#### [Problem details]
Retype word for word the stretch of entries below from the line that has "articles en mandarin !!" through the line that has "rides et restaurer", and omit the pictures.

++++++++++

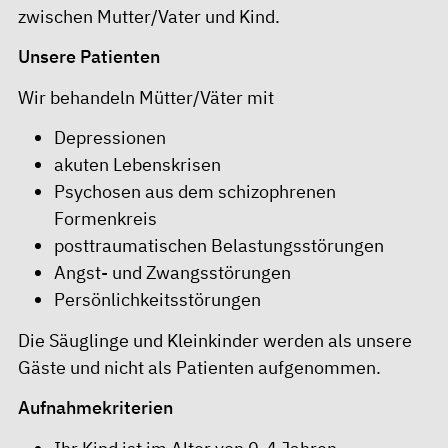
zwischen Mutter/Vater und Kind.
Unsere Patienten
Wir behandeln Mütter/Väter mit
Depressionen
akuten Lebenskrisen
Psychosen aus dem schizophrenen
Formenkreis
posttraumatischen Belastungsstörungen
Angst- und Zwangsstörungen
Persönlichkeitsstörungen
Die Säuglinge und Kleinkinder werden als unsere
Gäste und nicht als Patienten aufgenommen.
Aufnahmekriterien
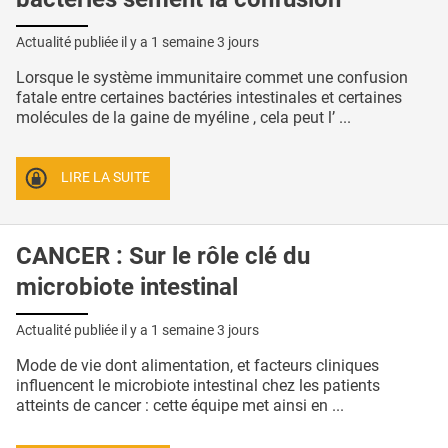
Actualité publiée il y a
1 semaine 3 jours
Lorsque le système immunitaire commet une confusion
fatale entre certaines bactéries intestinales et certaines
molécules de la gaine de myéline , cela peut l’ ...
LIRE LA SUITE
CANCER : Sur le rôle clé du
microbiote intestinal
Actualité publiée il y a
1 semaine 3 jours
Mode de vie dont alimentation, et facteurs cliniques
influencent le microbiote intestinal chez les patients
atteints de cancer : cette équipe met ainsi en ...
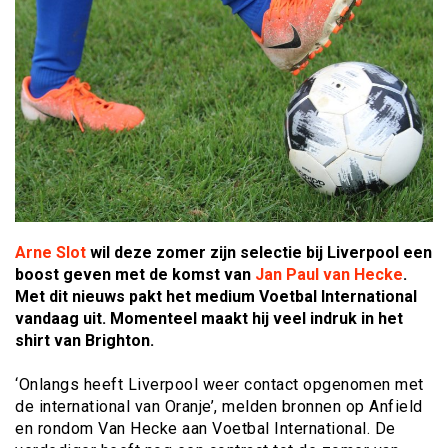
Arne Slot
wil deze zomer zijn selectie bij Liverpool een
boost geven met de komst van
Jan Paul van Hecke
.
Met dit nieuws pakt het medium Voetbal International
vandaag uit. Momenteel maakt hij veel indruk in het
shirt van Brighton.
‘Onlangs heeft Liverpool weer contact opgenomen met
de international van Oranje’, melden bronnen op Anfield
en rondom Van Hecke aan Voetbal International. De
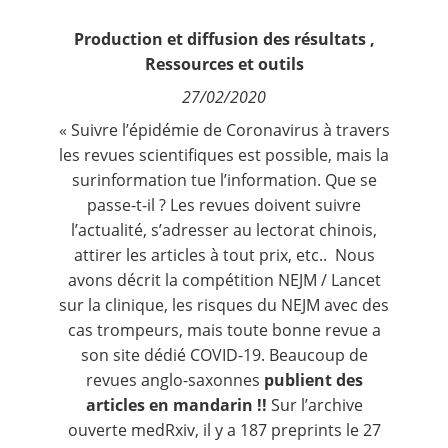
Contact
Production et diffusion des résultats
,
Ressources et outils
Nous suivre
27/02/2020
« Suivre l’épidémie de Coronavirus à travers
les revues scientifiques est possible, mais la
surinformation tue l’information. Que se
passe-t-il ? Les revues doivent suivre
l’actualité, s’adresser au lectorat chinois,
attirer les articles à tout prix, etc.. Nous
avons décrit la compétition NEJM /
Lancet
sur la clinique
, les risques du
NEJM avec des
cas trompeurs
, mais toute bonne revue a
son site dédié COVID-19. Beaucoup de
revues anglo-saxonnes
publient des
articles en mandarin !!
Sur
l’archive
ouverte medRxiv,
il y a 187 preprints le 27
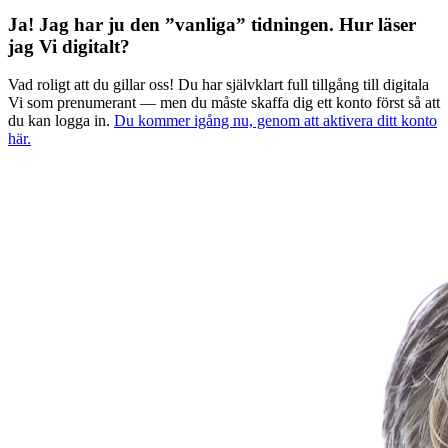
Ja! Jag har ju den ”vanliga” tidningen.
Hur läser
jag Vi digitalt?
Vad roligt att du gillar oss! Du har självklart full tillgång till digitala
Vi som prenumerant — men du måste skaffa dig ett konto först så att
du kan logga in.
Du kommer igång nu, genom att aktivera ditt konto
här.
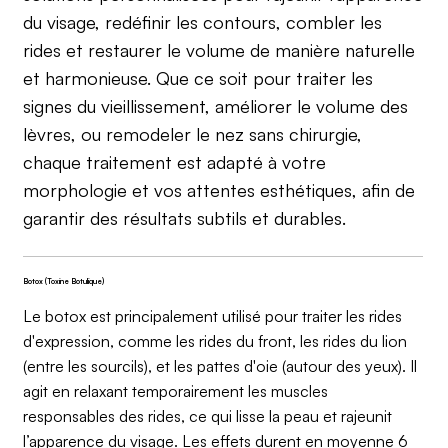
du visage, redéfinir les contours, combler les
rides et restaurer le volume de manière naturelle
et harmonieuse. Que ce soit pour traiter les
signes du vieillissement, améliorer le volume des
lèvres, ou remodeler le nez sans chirurgie,
chaque traitement est adapté à votre
morphologie et vos attentes esthétiques, afin de
garantir des résultats subtils et durables.
Botox (Toxine Botulique)
Le botox est principalement utilisé pour traiter les rides
d'expression, comme les rides du front, les rides du lion
(entre les sourcils), et les pattes d'oie (autour des yeux). Il
agit en relaxant temporairement les muscles
responsables des rides, ce qui lisse la peau et rajeunit
l’apparence du visage. Les effets durent en moyenne 6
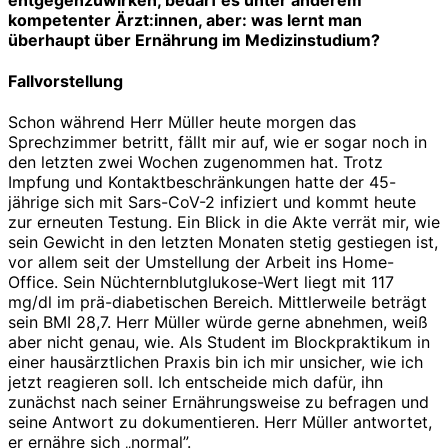
kompetenter Ärzt:innen, aber: was lernt man
überhaupt über Ernährung im Medizinstudium?
Fallvorstellung
Schon während Herr Müller heute morgen das
Sprechzimmer betritt, fällt mir auf, wie er sogar noch in
den letzten zwei Wochen zugenommen hat. Trotz
Impfung und Kontaktbeschränkungen hatte der 45-
jährige sich mit Sars-CoV-2 infiziert und kommt heute
zur erneuten Testung. Ein Blick in die Akte verrät mir, wie
sein Gewicht in den letzten Monaten stetig gestiegen ist,
vor allem seit der Umstellung der Arbeit ins Home-
Office. Sein Nüchternblutglukose-Wert liegt mit 117
mg/dl im prä-diabetischen Bereich. Mittlerweile beträgt
sein BMI 28,7. Herr Müller würde gerne abnehmen, weiß
aber nicht genau, wie. Als Student im Blockpraktikum in
einer hausärztlichen Praxis bin ich mir unsicher, wie ich
jetzt reagieren soll. Ich entscheide mich dafür, ihn
zunächst nach seiner Ernährungsweise zu befragen und
seine Antwort zu dokumentieren. Herr Müller antwortet,
er ernähre sich „normal”.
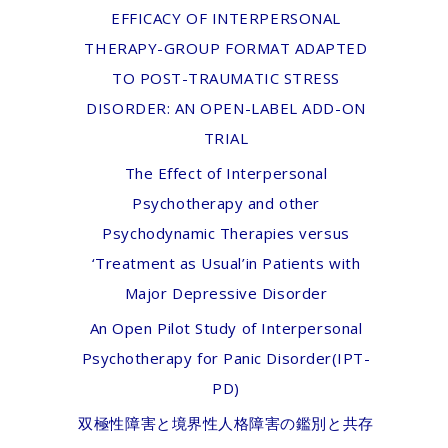
EFFICACY OF INTERPERSONAL
THERAPY-GROUP FORMAT ADAPTED
TO POST-TRAUMATIC STRESS
DISORDER: AN OPEN-LABEL ADD-ON
TRIAL
The Effect of Interpersonal
Psychotherapy and other
Psychodynamic Therapies versus
‘Treatment as Usual’in Patients with
Major Depressive Disorder
An Open Pilot Study of Interpersonal
Psychotherapy for Panic Disorder(IPT-
PD)
双極性障害と境界性人格障害の鑑別と共存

++++++++++

#### [Answer area]
articles en mandarin !!
Sur
l’archive
ouverte medRxiv,
il y a 187 preprints le 27
Ja! Jag har ju den ”vanliga” tidningen.
Hur läser
jag Vi digitalt?
Vad roligt att du gillar oss! Du har självklart full tillgång till digitala
Vi som prenumerant — men du måste skaffa dig ett konto först så att
du kan logga in.
Du kommer igång nu, genom att aktivera ditt konto
här.
du visage, redéfinir les contours, combler les
rides et restaurer le volume de manière naturelle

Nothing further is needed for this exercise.